Ici, je peux et dois me mettre hors course parce comme je le disais, il est tous les jours dans mon esprit, et presque tous les jours je pourrais écrire de nouveaux «derniers testaments» avec lui. Les anecdotes riches de fond des conversations de Seewald sont pour moi juste de la décoration. Mais la perception par le public de la personne-Benoît XVI sera néanmoins enrichie de nombreuses facettes surprenantes et révélatrices - et en fait le ton typiquement bavarois du "bavardage". Sous plus d'un aspect, ce livre complète et corrige la perception par de nombreux lecteurs du premier pontificat du troisième millénaire d'une façon dédétendue, et pourtant peut-être décisive.

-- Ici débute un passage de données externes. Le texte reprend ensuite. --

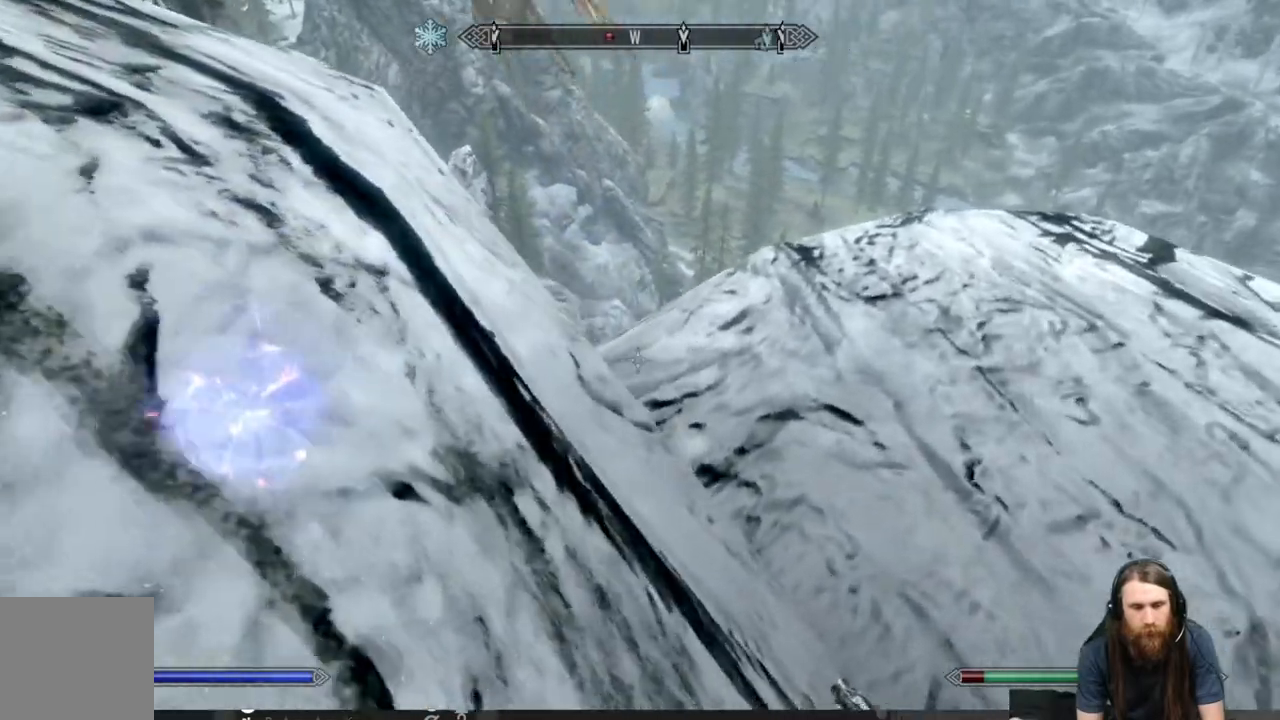
{"buttons": [], "left_stick": "up-right", "right_stick": "center", "events": [[383, "right_stick", "center"]]}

Dans ce livre, il y a d'abord le lien entre les origines des raisons et motifs, et les circonstances exactes de la démission énigmatique de Benoît. Deuxièmement, sa relation avec son successeur, François. Troisièmement, son point de vue personnel sur les différentes crises et «scandales» de son pontificat, et, non le moindre aspect, la dimension profondément humaine de celui qui est probablement le dernier des monarques occidentaux au sommet de l'Eglise catholique. Pour lui, le pouvoir n'a jamais eu de signification, et il a qualifié de «temps le plus heureux» de sa vie ces douze mois et quelque après son ordination le 29 Juin 1951, quand il a travaillé pendant un an comme jeune vicaire paroissial à la paroisse du Précieux-Sang à Munich .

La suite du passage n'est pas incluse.